Now, If both the identity and the inverse are of the same side, this is simple. For, instead of the above, say every element has a left inverse. For $a \in G$ denote this left inverse by $a^{-1}$. Then
$$(aa^{-1})(aa^{-1}) = a(a^{-1}a)a^{-1} = aa^{-1}$$
and we can use the fact that
$$cc = c \Longrightarrow c = 1$$
to get that inverses are in fact two-sided:
$$ aa^{-1} = 1$$
From which it follows that
$$a = 1 \cdot a = (aa^{-1})a = a (a^{-1}a) = a \cdot 1$$
as desired.
But in the scenario given we cannot use $cc = c \Longrightarrow c = 1$, and I can see no other way to prove this. At the same time, I cannot find a counter-example. Is there a simple resolution to this question?
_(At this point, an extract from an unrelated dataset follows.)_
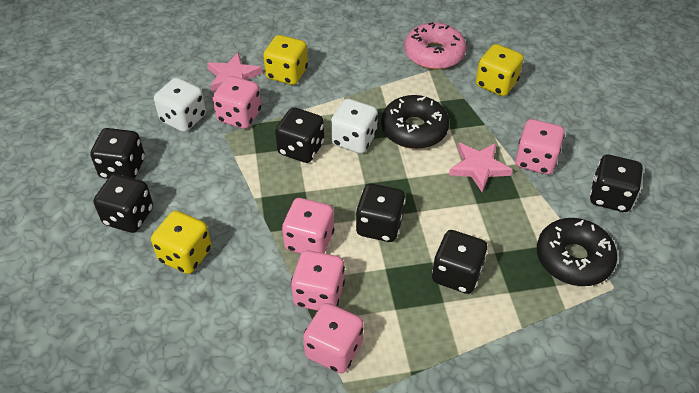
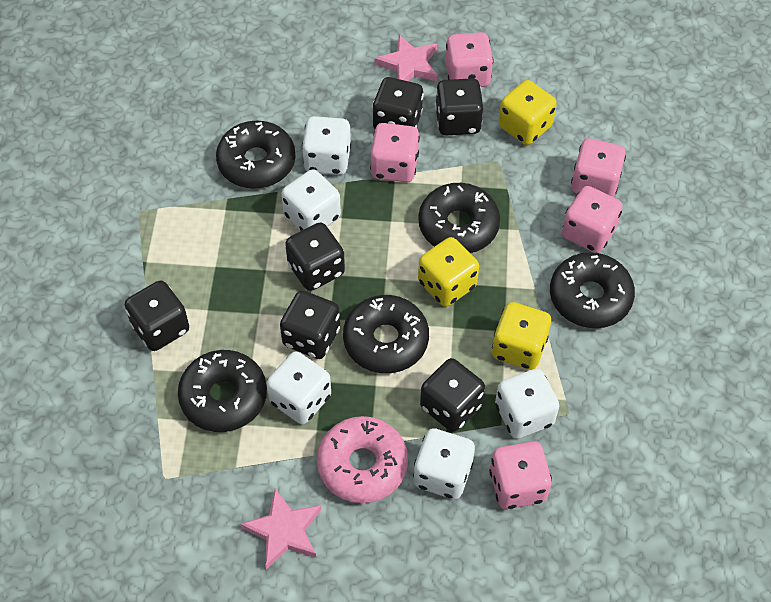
black donut: [381,95,449,149] [537,218,617,286] = 2 -> [178,350,267,432] [216,121,296,189] [343,295,429,373] [419,183,500,253] [550,252,635,328] = 5
white dice: [154,78,206,132] [331,99,378,154] = 2 -> [266,351,331,424] [282,169,341,231] [302,116,351,175] [413,428,475,499] [495,369,559,439] = 5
Let $G$ have at least two elements, one of which I’ll call $e$. Define the binary operation $*$ on $G$ by $x*y=y$ for all $x,y\in G$; it’s easily checked that $*$ is associative. Clearly $e*x=x$ for all $x\in G$, so $e$ is a left identity. And $x*e=e$ for each $x\in G$, so $e$ is a right inverse for each element of $G$ (with respect to the left identity $e$). Clearly $G$ has no two-sided identity, so it isn’t a group.
Of course this is a bit odd, since I can pick any element of $G$ to be the left identity, and it then becomes the right inverse of every element.